Hagar again becomes a refugee and got lost, but God guided her to Beersheba. This is verse 14, please. Mhmm. Early the next morning, Abraham took some food and a skin of water and gave them to Hagar. He set them on her shoulders and then sent her off with the boy.

 

She went on her way and wandered in the desert of Beersheba. Hagar brought the dying Ishmael Ishmael to the feet of God under the bush. He must have been a very wasted and weak 17 year old, Ishmael. She could carry him. He was must have been practically dying.

 

Verse 15. Yes. When the water in the skin was gone, she she put the boy under one of the bushes. And, but Hagar refused to accept Ishmael’s death.
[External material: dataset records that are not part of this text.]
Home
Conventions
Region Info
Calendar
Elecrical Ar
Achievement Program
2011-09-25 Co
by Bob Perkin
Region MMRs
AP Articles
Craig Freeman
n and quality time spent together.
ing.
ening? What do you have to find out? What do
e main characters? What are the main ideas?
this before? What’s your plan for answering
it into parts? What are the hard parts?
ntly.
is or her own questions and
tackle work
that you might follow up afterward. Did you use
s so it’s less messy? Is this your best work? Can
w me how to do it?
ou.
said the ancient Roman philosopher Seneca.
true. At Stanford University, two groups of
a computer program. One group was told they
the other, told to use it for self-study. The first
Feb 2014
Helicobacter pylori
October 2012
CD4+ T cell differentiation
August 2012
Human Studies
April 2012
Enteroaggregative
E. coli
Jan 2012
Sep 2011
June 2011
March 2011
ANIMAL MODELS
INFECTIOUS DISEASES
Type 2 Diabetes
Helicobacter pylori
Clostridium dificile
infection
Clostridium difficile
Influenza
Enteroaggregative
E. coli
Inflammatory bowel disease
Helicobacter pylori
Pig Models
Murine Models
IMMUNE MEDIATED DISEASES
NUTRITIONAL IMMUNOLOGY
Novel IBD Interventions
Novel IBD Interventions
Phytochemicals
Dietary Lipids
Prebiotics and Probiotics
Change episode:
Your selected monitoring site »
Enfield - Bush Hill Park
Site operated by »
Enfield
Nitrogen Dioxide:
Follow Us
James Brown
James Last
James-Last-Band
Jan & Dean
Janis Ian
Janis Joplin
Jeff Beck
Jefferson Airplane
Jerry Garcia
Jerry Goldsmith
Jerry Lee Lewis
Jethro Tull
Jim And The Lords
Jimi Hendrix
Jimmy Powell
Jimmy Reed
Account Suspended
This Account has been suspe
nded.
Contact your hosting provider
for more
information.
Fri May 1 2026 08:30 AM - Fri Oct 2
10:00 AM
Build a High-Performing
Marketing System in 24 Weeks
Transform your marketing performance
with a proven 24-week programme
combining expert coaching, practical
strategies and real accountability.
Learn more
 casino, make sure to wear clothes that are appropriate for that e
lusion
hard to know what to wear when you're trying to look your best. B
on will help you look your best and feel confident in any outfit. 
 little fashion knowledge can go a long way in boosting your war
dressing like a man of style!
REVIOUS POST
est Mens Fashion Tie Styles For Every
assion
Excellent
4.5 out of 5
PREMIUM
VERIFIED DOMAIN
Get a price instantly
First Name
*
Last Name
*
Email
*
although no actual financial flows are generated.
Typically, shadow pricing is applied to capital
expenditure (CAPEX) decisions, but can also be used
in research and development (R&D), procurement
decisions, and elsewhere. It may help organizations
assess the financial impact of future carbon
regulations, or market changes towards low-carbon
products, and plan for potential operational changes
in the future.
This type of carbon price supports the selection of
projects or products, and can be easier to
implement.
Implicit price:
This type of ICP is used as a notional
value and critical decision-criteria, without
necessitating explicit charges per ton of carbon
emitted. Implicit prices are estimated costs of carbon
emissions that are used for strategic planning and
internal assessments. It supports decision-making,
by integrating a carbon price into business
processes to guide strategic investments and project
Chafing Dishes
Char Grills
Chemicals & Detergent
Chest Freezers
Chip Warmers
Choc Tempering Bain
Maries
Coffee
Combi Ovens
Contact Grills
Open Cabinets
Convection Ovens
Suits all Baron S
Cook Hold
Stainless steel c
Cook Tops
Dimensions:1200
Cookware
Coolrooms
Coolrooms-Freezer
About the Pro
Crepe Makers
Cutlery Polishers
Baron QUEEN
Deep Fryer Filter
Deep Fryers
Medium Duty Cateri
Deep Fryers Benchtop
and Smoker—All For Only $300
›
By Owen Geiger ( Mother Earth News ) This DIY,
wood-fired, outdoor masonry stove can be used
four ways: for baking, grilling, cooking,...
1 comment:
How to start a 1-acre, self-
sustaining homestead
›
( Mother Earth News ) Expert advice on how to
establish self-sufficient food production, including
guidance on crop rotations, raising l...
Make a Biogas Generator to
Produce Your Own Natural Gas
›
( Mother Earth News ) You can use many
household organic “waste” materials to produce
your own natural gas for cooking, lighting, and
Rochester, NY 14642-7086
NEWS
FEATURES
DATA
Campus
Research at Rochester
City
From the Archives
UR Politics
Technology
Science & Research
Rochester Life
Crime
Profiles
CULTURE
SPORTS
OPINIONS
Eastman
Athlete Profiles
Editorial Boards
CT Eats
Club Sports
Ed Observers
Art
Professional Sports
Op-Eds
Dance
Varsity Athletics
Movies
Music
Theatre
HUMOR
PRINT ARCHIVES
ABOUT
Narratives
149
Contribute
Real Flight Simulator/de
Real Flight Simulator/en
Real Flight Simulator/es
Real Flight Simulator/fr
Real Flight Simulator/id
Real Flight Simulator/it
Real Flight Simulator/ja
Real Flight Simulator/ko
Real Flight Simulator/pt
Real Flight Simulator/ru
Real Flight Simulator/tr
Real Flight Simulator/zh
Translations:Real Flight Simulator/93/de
Verse 16.

 

Then she went off and sat down nearby about a bowshot away, for she thought, I cannot watch the boy die. And as she sat there nearby, she began to sob. And then God heard, God who hears and saw, the God who sees. Verse 17. God heard the boy crying, and the angel of god called to Hagar from heaven and said to her, what is the matter, Hagar?

 

Do not be afraid. God has heard the boy crying as he lies there. God confirmed the covenant promised, verse 18. Lift the boy up and take him by the hand, for I will make him into a great nation. And then, the wonderful verse, verse 19, god opened her eyes, and she saw a well of waters.

 

This is not a miracle of water, but a miracle of seeing, spiritual seeing. Hagar gave Ishmael a drink from the spring, and He Puha took of his mother’s vision. Verse 19. Then god opened her eyes, and she saw a well of water. So she went and filled the skin with water and gave the boy a drink.

 

And we are reminded that, out of our innermost being, according to John 3 verses 37 to 39, can flow rivers of living water. So So there is a very deep spiritual dimension here. The god supplied the water, but it was a miracle of seeing, And we could explore even more if we had time, and in our leisure how much Hagar has to say to the single mother, to the abused woman, to the divorced divorced divorcee, how much she can say to modern society and to modern, women and to particularly to Muslim women. Now when you maybe when you you’ve read this story and this account, this I prefer to call it a a record because it’s a true record. So maybe you’ve read it quite a number of times, but maybe you haven’t thought of it quite in this way.

 

So we have to start looking at the scripture and and thinking of it, how it have how we could, share with a Muslim sister, something that’s very relevant to her and actually quite relevant, to our world in general. And Hagar, has much to say. And because she’s mentioned in the traditions and she’s very well known, in Islamic thinking and record, people will want to pursue a study of of Hagar. So I invite you to do some more reflection and to add to this, to you can add to what’s, you’ve, perhaps, thought about this morning, and you tailor make your own bible studies for the particular woman that you’ve got. So you with you, that you’re sharing with or studying with, maybe if she’s someone who is despised in by her mistress or employer, then you can put a greater emphasis on that.

 

If she is someone who is becoming aware of her identity and starting to find her full identity in her relationship with God and, therefore, her proper identity in relation to other people, you can emphasize this. And, if she’s her mind is spiritually very open, then you can go further and look at other passages in the New Testament. So maybe, there’s we tend to have bad press about Hagar from Saint Paul, but he’s making a different point. He’s talking about the child of this, of promise and the the child of the law. He’s talking about some other issue, and he’s leaving aside everything else because he’s making that point.

 

But these points are extremely relevant as you see. The god who hears and the god who sees, the god who helps any woman or any man come to full identity as, as a servant and a friend of God and as one who takes his or her place in modern society.